Wait a minute—did I just confuse the two terms again?
Nope. But it is a fine line. Straw and hay both begin life the same way—as a field crop. The word 'hay' refers to the entire harvested plant, including the seed heads. Most hay is grown to be used as animal feed, and is generally, as Mary Beth correctly notes, timothy, rye, alfalfa or a specialized grass. But cereal crops like wheat, oats and barley are sometimes grown for animal feed as well as human consumption.
When the plants are left intact and bundled up, it's hay. But when the seed heads are removed, the plant stalk that's left behind is straw, a hollow tube that has many uses, including animal bedding on farms and mulch in gardens. And if the hay was grown organically—say, to feed certified organic animals, any straw made from that hay would be free of chemicals.
In other words, you have to have organic hay (or grain) before you can get organic straw.
But the main point in any conversation about these topics is to warn people to be careful that they DON'T get hay when they buy 'straw bales'. Straw and hay are often packaged up identically, and many garden centers—and even farmers who sell their extra bales on the roadside—use the term 'straw' whether the bale in question is straw or hay. And if you use hay—with all those seed heads intact—as a garden mulch, the seeds will sprout and you'll become an unintentional grain farmer.
…Which happened to me once. I hadn't yet learned that you have to visually inspect the bales for seed heads, and picked up a batch of hay that was labeled as 'straw'. The plants that popped up a few weeks after I spread it as mulch taught me two important lessons….
One was to never trust signage. The other was that wheat is sharp. Not a good plant to grab in anger bare-handed. But enough old war stories; let's move on to 'straw bale gardening' itself.

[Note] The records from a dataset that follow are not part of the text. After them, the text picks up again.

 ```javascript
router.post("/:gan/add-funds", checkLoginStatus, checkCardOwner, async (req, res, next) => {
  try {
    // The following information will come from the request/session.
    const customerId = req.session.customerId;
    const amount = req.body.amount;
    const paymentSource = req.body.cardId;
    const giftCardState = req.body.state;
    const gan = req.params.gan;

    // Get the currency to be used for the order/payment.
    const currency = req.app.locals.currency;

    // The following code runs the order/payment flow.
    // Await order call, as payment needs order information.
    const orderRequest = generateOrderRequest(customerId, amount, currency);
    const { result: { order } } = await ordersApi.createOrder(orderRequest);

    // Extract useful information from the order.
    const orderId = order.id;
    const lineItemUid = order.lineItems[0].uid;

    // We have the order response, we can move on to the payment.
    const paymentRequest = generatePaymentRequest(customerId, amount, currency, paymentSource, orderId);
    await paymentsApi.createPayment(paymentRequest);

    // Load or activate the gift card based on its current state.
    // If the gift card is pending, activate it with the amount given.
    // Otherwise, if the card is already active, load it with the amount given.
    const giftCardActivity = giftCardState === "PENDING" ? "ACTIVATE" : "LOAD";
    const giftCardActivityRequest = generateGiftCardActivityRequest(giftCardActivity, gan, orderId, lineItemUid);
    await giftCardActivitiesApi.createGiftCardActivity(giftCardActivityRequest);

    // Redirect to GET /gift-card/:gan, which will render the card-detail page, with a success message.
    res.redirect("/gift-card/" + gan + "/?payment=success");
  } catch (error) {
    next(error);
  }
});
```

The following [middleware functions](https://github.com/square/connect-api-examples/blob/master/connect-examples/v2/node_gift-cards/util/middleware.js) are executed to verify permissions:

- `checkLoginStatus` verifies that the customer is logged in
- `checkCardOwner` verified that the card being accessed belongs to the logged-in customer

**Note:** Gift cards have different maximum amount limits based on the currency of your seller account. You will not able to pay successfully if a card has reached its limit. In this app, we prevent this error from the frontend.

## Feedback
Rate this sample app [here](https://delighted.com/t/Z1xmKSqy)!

Q. It's always a struggle to try and work our clay soil. I read an article about how this problem could be solved by using straw bales instead of my having to schlep bags of manure, peat moss, etc. to grow my tomatoes, peppers, and cucumbers; but my husband disagrees. What's your opinion?

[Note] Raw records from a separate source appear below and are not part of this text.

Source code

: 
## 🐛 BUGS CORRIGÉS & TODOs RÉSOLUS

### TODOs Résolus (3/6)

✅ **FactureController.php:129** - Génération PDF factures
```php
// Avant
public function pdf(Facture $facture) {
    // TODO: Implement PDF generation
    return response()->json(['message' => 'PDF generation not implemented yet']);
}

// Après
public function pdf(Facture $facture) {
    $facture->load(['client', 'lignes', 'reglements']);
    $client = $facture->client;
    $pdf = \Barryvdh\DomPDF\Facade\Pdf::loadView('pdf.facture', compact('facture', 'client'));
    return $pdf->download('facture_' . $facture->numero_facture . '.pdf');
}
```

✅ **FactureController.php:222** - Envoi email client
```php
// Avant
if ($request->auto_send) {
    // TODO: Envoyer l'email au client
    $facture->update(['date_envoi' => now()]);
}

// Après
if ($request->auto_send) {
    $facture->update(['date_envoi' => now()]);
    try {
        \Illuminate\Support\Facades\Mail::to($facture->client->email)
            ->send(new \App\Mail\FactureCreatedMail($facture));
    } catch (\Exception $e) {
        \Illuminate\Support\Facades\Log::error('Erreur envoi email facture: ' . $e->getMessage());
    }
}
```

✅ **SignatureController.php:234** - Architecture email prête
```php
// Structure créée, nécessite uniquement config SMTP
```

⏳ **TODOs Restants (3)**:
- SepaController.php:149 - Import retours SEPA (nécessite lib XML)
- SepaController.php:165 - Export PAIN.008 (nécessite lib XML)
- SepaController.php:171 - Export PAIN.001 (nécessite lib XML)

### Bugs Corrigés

---Eileen in Langhorne, PA
A. I think it's just another of the 'trends' that garden writers pick up on when they're desperate for something 'new' to write about, and that they don't subject to any critical thought. But I was raised by a homicide detective, and I'm always looking for the hole in the logic. And in this case, I came up with five right off the bat.
1) The bales were almost certainly grown with pesticides—including hideous 'systemic' chemicals that are taken up by the plant itself. I only grow organically, and so I'm out before we even start.
2) The bales don't retain moisture well; in a dry year you'd have to be watering them every day—perhaps several times a day.
3) But because straw is packed so tightly, the cores and bottoms do collect a lot of moisture that they can't get rid of and tend to mold up—especially in a wet year.
4): You have to buy new bales every year, which is far from sustainable.
And 5): The system is lifeless; designed to avoid soil and compost in favor of chemically-laden straw and nasty chemical fertilizers.
And that last one is perhaps my biggest issue emotionally. My approach to gardening—forged in the fires of greats like J. I. and Bob Rodale, Sir Albert Howard, Eliot Coleman, John Jeavons, Mel Bartholomew and so many others—is that HEALTHY SOIL is the basis for all gardening. The answer to clay soil is not to grow in pesticide laden straw bales (which are really heavy, by the way—so the schlepping factor is not decreased one bit).
Raised beds and real containers are a much less toxic and much more sustainable response to clay soil; fill them with a nice mix of potting soil, screened black topsoil, perlite and compost. (NOT manure or peat moss; those are far from the best soil amendments.) Then you're away from the clay, growing in a medium that isn't pre-contaminated with chemicals, drains well in wet years, goes longer between waterings in dry years, and doesn't need to be replaced every year.
And one that you can naturally nourish with compost, worm castings and other organic matter instead of salty chemical fertilizers.